___ TASK DATA ___

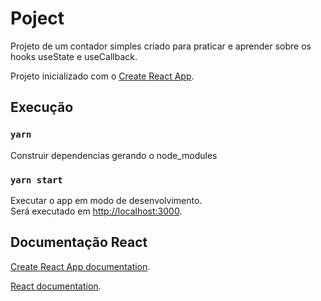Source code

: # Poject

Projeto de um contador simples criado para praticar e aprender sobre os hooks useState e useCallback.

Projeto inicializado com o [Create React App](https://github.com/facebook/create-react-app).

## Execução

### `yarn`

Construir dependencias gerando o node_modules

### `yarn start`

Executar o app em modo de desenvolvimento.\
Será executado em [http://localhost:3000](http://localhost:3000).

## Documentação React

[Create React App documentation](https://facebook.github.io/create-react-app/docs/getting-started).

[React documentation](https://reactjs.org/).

___
___ TASK DATA ___

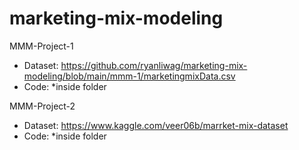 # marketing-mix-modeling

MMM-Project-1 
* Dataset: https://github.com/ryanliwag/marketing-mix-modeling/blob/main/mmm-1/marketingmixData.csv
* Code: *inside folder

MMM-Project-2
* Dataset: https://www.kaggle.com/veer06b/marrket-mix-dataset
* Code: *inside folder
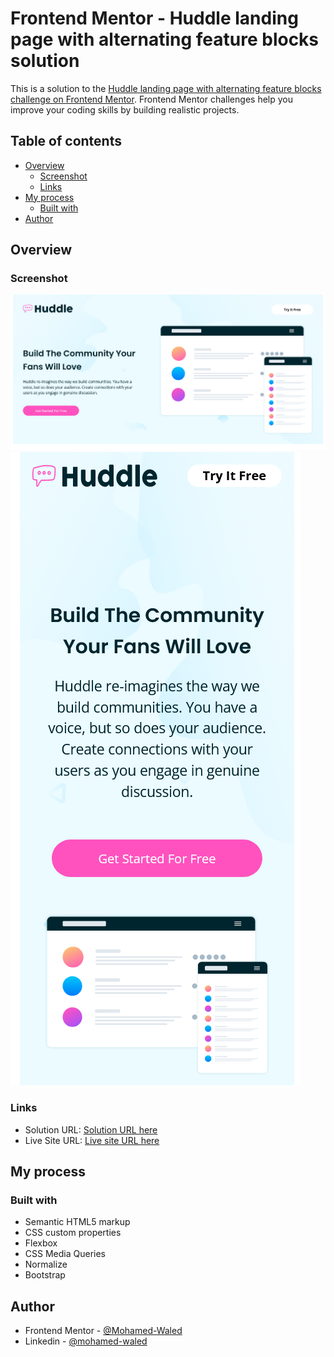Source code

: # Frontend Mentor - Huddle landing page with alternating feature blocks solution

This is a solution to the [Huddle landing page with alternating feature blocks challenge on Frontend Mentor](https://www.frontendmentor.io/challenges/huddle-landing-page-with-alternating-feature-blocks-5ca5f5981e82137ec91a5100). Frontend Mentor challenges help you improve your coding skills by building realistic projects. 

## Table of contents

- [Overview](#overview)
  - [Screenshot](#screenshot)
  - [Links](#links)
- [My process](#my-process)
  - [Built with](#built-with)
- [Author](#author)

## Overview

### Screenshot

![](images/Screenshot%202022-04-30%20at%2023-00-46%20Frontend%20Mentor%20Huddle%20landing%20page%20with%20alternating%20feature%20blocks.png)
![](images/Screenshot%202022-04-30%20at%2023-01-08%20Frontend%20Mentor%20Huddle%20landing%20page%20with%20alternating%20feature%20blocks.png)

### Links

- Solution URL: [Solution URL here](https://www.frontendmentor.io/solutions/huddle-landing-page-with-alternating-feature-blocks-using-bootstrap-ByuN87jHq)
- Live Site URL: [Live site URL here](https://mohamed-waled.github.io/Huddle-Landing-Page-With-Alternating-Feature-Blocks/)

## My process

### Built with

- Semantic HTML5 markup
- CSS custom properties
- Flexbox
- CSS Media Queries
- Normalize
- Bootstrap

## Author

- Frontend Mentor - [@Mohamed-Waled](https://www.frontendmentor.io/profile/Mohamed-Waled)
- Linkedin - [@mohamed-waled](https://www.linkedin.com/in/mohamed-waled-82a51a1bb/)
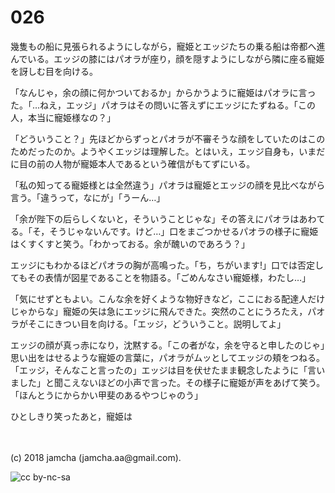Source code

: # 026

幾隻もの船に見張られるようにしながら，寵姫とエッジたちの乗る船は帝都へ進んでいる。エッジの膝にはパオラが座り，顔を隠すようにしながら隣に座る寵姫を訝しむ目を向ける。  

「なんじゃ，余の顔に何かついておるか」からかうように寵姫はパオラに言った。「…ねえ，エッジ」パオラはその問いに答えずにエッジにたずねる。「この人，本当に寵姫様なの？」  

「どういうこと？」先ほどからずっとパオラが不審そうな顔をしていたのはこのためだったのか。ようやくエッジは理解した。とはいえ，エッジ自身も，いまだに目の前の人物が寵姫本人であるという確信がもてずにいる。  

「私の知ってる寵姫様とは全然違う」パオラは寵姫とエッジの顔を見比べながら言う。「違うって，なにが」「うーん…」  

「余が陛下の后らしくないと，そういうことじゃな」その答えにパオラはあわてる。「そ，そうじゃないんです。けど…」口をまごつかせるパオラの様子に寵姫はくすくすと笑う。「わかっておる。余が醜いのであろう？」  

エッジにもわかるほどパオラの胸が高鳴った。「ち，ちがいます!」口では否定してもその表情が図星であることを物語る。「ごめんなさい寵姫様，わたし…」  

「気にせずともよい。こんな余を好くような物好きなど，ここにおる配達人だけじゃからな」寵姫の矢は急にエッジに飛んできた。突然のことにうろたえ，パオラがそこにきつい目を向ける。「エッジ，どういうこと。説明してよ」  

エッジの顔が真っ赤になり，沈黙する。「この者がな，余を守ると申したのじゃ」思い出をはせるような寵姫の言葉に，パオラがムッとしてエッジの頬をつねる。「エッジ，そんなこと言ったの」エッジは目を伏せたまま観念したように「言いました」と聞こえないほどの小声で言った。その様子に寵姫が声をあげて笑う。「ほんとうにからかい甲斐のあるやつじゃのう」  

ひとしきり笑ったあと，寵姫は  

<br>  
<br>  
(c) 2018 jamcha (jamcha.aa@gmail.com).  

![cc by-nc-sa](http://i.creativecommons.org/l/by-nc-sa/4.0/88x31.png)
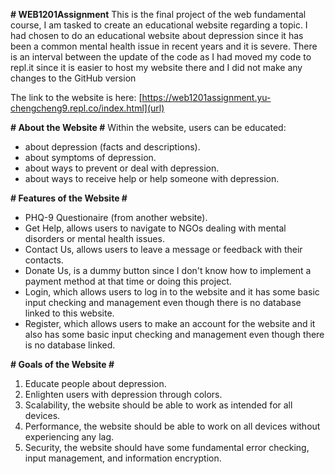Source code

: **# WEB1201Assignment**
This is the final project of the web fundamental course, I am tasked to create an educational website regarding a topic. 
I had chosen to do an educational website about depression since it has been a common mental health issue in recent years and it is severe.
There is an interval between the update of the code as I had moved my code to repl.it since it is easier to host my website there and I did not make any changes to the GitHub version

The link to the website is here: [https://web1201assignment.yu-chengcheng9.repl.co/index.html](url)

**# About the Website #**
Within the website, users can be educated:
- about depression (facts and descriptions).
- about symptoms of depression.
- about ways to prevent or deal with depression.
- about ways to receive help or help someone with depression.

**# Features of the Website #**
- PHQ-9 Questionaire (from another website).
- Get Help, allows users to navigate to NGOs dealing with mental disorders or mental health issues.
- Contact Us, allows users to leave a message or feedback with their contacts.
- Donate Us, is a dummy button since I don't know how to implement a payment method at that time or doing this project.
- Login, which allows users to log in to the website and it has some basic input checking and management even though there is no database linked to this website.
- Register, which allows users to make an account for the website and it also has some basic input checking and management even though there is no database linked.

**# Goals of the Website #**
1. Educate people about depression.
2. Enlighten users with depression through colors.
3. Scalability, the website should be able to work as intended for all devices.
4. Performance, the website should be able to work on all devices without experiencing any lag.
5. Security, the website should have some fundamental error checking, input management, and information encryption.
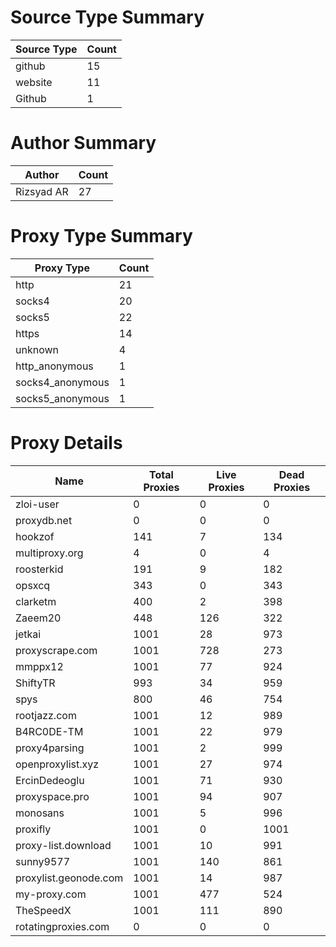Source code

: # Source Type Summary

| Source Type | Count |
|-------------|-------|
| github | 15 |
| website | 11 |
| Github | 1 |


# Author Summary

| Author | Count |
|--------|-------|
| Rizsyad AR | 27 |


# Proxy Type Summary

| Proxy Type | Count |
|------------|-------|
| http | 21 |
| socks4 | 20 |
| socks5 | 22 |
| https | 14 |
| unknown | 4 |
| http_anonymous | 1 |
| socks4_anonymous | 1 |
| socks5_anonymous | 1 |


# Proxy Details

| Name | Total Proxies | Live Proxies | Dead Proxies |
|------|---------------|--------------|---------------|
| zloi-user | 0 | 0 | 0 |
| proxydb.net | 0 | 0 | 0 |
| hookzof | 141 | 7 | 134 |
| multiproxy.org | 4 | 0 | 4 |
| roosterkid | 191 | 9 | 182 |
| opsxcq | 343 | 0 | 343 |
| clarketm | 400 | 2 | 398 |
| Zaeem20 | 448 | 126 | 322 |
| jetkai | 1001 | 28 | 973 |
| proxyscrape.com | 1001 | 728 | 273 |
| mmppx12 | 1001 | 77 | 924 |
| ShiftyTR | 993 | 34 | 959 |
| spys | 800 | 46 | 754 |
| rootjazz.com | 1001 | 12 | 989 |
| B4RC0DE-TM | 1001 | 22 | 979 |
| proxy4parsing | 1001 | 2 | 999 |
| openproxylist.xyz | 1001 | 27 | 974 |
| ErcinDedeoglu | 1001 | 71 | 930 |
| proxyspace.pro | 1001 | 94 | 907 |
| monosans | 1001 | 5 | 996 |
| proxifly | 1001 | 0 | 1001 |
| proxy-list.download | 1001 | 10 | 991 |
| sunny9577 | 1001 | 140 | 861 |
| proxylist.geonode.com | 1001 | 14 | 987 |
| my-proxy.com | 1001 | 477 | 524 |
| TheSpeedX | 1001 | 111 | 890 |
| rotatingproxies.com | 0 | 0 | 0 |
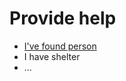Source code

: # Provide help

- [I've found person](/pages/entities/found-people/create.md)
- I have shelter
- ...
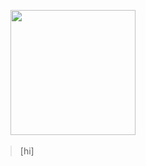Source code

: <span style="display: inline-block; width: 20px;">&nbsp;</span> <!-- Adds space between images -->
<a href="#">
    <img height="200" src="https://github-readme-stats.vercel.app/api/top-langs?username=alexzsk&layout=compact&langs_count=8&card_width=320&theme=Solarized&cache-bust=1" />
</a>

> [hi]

___

ASSIGNMENT: Among the lines of the preceding data, which ones hold the word "people"? List them.

YOUR SOLUTION:
1. Educate people about depression.
- [I've found person](/pages/entities/found-people/create.md)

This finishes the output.